→ WORK INSTRUCTIONS: Lay out the items in the stretch from the line containing "scientific name: Didymocheton variabilis" through the line containing "island: New Guinea" as a two-column CSV with the columns field and value. Give one row per item, with its text under field and its answer under value, each in one quoted field with line breaks turned into spaces.

=== INFORMATION PROVIDED ===

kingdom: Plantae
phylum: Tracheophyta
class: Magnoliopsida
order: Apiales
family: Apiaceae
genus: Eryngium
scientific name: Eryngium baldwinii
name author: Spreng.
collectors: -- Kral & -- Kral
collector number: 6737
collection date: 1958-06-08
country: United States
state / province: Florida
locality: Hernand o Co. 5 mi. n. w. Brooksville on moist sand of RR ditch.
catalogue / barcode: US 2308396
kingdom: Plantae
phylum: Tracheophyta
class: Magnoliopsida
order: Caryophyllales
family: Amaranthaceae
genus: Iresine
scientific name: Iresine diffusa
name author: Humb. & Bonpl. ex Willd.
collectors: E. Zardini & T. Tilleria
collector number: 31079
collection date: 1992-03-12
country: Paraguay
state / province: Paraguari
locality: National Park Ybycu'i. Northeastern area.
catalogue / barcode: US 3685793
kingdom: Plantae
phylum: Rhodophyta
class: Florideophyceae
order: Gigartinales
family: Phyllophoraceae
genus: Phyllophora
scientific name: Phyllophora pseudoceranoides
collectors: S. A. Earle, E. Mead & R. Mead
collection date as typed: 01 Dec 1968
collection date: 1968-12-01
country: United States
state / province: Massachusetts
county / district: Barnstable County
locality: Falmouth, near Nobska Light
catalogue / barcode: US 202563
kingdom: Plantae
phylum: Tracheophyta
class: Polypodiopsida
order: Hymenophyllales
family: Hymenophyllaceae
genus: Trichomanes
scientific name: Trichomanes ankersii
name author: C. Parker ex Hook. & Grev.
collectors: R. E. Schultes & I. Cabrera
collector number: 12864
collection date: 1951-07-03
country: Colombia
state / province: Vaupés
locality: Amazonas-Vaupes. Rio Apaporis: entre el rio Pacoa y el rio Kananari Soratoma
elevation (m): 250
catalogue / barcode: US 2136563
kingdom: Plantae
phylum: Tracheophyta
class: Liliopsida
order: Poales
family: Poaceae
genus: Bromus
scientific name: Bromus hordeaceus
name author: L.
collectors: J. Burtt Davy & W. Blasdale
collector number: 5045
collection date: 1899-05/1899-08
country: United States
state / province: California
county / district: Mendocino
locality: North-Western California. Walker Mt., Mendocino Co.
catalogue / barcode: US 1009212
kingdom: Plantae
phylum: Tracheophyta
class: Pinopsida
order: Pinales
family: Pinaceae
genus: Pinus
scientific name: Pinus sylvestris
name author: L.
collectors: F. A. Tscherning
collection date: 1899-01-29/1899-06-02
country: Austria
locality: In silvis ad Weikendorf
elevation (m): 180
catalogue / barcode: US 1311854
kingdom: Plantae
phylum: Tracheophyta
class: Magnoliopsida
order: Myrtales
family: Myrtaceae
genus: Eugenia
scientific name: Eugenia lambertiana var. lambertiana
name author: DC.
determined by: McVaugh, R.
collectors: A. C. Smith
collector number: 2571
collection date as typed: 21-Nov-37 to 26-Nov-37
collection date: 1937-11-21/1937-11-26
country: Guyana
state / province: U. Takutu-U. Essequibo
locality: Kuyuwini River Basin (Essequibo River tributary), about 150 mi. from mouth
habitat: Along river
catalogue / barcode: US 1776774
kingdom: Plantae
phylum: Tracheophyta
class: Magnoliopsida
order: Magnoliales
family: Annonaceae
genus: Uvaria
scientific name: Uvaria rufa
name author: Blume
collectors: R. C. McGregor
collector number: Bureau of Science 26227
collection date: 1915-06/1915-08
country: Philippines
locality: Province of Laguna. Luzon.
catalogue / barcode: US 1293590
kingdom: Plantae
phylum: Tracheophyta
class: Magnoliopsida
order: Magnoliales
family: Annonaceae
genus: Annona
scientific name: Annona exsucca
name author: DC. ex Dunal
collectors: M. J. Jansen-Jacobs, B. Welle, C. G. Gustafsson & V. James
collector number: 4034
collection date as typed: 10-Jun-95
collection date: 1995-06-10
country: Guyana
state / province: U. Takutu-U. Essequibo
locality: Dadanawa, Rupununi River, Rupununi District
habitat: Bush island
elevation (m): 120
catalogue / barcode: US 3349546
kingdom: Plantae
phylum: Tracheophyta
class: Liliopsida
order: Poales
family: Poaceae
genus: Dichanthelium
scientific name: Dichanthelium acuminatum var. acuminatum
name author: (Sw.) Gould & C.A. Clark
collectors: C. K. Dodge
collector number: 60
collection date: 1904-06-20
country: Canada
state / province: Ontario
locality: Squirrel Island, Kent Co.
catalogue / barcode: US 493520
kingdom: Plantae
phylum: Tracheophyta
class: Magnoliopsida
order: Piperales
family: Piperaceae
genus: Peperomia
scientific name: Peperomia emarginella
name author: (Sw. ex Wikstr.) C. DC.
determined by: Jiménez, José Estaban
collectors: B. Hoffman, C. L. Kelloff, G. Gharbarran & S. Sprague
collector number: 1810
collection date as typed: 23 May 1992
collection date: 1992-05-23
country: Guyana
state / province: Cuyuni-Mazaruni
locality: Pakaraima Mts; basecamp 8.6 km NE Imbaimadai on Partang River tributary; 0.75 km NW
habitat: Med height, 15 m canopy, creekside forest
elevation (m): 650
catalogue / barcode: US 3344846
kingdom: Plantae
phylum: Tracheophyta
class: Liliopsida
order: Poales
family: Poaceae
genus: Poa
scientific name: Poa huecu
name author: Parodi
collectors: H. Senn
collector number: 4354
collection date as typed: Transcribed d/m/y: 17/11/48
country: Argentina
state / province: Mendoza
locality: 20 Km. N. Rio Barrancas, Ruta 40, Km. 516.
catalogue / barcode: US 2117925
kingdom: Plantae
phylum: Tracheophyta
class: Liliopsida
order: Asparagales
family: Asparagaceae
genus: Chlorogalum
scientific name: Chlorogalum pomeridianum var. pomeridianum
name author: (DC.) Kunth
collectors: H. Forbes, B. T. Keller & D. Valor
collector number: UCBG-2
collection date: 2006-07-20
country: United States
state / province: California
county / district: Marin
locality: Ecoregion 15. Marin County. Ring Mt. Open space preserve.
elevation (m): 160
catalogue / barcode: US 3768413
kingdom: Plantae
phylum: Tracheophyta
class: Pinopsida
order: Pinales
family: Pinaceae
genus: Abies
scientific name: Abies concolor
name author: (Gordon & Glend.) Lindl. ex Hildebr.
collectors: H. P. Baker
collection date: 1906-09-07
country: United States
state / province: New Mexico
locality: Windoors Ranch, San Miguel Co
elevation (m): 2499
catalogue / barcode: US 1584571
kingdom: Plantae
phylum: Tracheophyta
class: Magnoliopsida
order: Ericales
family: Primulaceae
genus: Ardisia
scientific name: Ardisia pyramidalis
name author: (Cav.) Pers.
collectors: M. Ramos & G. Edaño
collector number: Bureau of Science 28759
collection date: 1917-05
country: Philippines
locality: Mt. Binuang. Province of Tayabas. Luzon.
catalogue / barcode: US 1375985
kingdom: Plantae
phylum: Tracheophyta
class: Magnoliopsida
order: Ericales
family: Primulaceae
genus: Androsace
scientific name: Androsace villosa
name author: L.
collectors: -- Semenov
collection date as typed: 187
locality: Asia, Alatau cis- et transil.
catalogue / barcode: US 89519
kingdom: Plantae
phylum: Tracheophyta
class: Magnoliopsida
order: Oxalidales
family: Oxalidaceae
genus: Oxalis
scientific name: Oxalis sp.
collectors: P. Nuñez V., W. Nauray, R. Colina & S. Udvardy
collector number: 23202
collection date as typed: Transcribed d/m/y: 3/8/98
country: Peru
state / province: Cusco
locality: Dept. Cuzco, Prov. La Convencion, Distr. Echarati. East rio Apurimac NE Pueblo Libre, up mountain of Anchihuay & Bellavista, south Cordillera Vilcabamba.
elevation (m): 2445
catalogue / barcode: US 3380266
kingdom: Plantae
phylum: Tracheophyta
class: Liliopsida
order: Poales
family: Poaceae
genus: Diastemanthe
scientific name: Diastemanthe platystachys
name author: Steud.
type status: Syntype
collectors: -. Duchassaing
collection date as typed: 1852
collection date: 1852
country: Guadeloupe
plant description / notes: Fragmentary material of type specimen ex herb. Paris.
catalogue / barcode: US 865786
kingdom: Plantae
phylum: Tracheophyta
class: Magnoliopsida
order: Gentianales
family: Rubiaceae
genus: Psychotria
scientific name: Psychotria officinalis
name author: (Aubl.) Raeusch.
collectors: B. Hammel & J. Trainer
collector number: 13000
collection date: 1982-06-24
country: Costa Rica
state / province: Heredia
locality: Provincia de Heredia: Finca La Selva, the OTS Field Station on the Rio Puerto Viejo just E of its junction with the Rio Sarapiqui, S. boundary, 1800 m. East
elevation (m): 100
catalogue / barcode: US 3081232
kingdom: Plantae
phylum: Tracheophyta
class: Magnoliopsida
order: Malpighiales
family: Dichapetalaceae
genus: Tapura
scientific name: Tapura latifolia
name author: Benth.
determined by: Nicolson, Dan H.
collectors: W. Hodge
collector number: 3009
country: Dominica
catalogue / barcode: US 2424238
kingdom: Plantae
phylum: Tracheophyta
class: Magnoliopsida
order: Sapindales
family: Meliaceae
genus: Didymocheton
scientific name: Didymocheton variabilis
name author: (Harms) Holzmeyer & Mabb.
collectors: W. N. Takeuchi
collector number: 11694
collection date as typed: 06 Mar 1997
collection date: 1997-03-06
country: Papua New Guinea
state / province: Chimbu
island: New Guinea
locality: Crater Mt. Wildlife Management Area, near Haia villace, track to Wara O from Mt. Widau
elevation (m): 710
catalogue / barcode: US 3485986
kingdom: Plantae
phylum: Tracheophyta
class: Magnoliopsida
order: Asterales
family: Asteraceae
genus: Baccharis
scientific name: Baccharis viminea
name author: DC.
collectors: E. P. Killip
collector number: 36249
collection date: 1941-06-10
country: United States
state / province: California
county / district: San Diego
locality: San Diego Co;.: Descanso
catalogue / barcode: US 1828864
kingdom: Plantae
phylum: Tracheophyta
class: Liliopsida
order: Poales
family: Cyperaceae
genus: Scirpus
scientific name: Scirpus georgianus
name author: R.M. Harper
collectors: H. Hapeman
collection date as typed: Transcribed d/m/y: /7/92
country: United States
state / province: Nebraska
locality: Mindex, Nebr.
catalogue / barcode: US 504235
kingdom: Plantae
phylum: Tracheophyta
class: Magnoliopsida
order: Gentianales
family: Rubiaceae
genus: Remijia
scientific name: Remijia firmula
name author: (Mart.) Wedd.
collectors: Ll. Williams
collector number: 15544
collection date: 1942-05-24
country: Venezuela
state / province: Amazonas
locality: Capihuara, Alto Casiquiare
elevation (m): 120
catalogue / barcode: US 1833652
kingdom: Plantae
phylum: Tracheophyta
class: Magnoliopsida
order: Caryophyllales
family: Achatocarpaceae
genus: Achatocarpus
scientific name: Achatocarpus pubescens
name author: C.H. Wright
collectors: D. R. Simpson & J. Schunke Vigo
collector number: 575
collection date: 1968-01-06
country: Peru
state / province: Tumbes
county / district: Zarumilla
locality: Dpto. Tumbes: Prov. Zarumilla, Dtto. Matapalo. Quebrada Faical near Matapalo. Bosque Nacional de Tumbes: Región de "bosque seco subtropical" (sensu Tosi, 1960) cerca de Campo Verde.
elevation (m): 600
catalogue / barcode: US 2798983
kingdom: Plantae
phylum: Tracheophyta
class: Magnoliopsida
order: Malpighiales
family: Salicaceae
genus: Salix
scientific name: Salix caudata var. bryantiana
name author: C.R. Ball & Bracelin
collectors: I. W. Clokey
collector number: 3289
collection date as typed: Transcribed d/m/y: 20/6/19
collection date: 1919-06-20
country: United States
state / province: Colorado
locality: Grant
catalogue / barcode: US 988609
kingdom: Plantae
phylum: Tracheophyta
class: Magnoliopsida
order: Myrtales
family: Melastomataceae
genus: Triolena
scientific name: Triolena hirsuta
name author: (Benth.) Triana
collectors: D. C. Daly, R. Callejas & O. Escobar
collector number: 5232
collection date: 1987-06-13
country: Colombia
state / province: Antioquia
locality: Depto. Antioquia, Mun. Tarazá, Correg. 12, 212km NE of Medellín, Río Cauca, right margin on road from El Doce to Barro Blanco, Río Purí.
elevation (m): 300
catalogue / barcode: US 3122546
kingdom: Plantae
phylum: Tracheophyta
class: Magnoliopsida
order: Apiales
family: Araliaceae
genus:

===

→ ANSWER TO THE TASK:
field,value
"scientific name:","Didymocheton variabilis"
"name author:","(Harms) Holzmeyer & Mabb."
"collectors:","W. N. Takeuchi"
"collector number:","11694"
"collection date as typed:","06 Mar 1997"
"collection date:","1997-03-06"
"country:","Papua New Guinea"
"state / province:","Chimbu"
"island:","New Guinea"